▸ **Text section**
(begin)
Improving Linux Boot Time

Improving the Linux boot-up time

By improving, I mean reducing. If you take a look at the links page on this site there's a link to the ubuntu forums wiki giving information about many of the init scripts that are run when the kernel first enters userspace. However, there's quite a few things that happen before this. If you're running a normal desktop system then all you really need to worry about is the init scripts. However, for embedded linux systems it's important to get the system up and running as quickly as possible and for this we need to get our hands dirty.

Hacking the kernel

To improve things in the stage before the init scripts are run we need to be modifying and then rebuilding the kernel. This isn't really what you want to be doing if you're just using linux on your desktop (well, maybe it is for some people...), but for the embedded scene it's required. And if you're writing you're own device drivers for an embedded system (as I've been) then you'll probably be rebuilding the kernel anyway.

In this web page I'll concentrate on altering the kernel, and ignore the things you can do to the init scripts. Take a look at the link to the ubuntu forums for help on the init scripts (it's fairly straight forward - you just need to delete the scripts you don't need). The focus is going to be on changes I've made to the kernel, and isn't the last word on these things, but should help beginners.

Boot up background

First off, we need to go over some background of how the linux kernel boots up in the first place.

The first thing that happens when the machine is turned on is that the bootloader runs. On our machine this is the Compulab ArmMon application and is out of our control. This application will:

• configure the CPU speed

• initialise the memory (setup registers, clear memory, determine onboard memory size etc.)

• turn on the chaches

• set up the serial port for the boot console

• do hardware tests, or POST (power on self test)

Once the above has been executed the bootloader will locate the kernel image, decompress it and load it into memory (notes on doing this differently later). You can pass arguments to the kernel via the ArmMon interface and if there are any present the bootloader will load these into memory and then jump to the kernel entry point.

The bootloader's job is now done and we enter kenerl startup:

The kernel configures the environment for the first C routine. The kernel entry point is an assembler routine (arch/arm/kernel/head.S) that turns on the MMU (memory management unit - responsible for mapping memory between physical and virtual addresses), initialises cache and setting up the stack so that the first C routine can be invoked.

Once the above has been completed we enter the start_kernel() function, located in init/main.c. This function does a lot of things before it terminates - once it terminates it becomes the idle task (process id 0).

The next function to run is setup_arch() - this is used to configure the specific architecture on which the kernel is running. It's obviously highly specific code, but the general features of this function include:

• recognise the processor (which flavour of ARM, for instance)
(end)
▸ **Data rows**
(begin)
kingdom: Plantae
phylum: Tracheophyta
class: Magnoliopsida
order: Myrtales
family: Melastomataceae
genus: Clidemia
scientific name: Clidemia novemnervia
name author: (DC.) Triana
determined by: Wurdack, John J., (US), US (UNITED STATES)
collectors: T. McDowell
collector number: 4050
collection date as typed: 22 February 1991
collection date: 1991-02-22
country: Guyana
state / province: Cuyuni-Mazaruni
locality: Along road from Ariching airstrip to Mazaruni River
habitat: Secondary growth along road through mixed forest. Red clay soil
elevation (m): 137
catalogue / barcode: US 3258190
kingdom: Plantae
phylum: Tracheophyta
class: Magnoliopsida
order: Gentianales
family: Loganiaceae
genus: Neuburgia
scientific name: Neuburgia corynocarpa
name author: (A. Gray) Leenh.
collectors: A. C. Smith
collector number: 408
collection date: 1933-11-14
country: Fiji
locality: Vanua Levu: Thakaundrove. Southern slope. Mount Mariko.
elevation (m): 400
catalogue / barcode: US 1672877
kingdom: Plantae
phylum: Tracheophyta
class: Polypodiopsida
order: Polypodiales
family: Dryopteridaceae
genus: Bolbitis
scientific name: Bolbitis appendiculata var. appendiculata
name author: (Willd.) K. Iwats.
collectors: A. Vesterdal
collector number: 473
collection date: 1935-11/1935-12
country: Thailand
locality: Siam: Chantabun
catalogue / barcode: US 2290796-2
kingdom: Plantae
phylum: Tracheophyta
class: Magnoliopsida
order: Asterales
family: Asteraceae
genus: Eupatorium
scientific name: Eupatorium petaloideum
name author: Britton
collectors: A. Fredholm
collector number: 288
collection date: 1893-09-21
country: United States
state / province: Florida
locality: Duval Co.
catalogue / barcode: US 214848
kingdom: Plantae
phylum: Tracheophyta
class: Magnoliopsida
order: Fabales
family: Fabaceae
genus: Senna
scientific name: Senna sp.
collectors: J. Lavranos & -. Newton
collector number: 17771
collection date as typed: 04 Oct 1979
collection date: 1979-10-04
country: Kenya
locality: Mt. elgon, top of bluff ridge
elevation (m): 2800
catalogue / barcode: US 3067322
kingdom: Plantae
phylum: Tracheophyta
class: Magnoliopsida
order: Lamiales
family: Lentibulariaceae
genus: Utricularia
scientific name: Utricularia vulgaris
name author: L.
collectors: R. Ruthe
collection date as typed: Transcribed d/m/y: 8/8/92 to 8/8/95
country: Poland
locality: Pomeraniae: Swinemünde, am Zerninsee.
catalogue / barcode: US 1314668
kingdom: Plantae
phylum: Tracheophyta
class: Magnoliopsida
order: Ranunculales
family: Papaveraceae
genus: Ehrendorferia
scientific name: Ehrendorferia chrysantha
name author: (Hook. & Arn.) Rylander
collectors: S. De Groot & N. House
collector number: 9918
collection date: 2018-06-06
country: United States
(end)
▸ **Tasks to perform**
A) Decide whether each statement below agrees with the Linux boot-time page. Answer yes or no for each, and quote the words from the page that settle it.
(i) On the machine described, the bootloader is the Compulab ArmMon application.
(ii) The start_kernel() function is located in arch/arm/kernel/head.S.
(iii) When start_kernel() terminates, it becomes the idle task.
B) According to the Linux boot-time page, what does the assembler routine at the kernel entry point do? List every action.
C) Proceed with the Linux boot-time page, starting right after its last line.

▸ **Answers to the tasks**
A)
(i) Yes: "On our machine this is the Compulab ArmMon application and is out of our control."
(ii) No: "we enter the start_kernel() function, located in init/main.c."
(iii) Yes: "once it terminates it becomes the idle task (process id 0)."

B)
- Turns on the MMU (memory management unit)
- Initialises cache
- Sets up the stack so that the first C routine can be invoked

C)
• recognise the board

• analysis of command line parameters passed to the kernel

• Identify the RAM disk

• call bootmem functions (the initial memory that the kernel can reserve for various purposes before paging steps in and grabs the rest of it).

• call the paging initialisation function (pages the rest of the memory for the system).

After this there are a number of initialisation routines, including:

• Exception initialisation (the trap_init() function) - before this the result of an exception is platform specific.

• Interrupt handling initialisation (the init_IRQ() function).

• Timer initialisation (time_init() function).

• Initialisation of the console ( console_init() ) - including printk.

• Calculate the delay for loops ( calibrate_delay() ) - this is used so that the udelay() function works throughout the kernel.

We've now configured everything that we need behind the scenes and the kernel now mounts the filesystem, frees up any memory no longer needed and enters userspace. The kernel jumps to userspace by overlaying iself (using execve) with the executable image of a special program known as init. This normally resides in /sbin (though the user can specify a custom application to use with a command line parameter). The init program runs through the /etc/rcS.d init scripts, enters the appropriate runlevel (2 for us) and etc. etc. Device driver loading and all that jazz is done here.

Where next?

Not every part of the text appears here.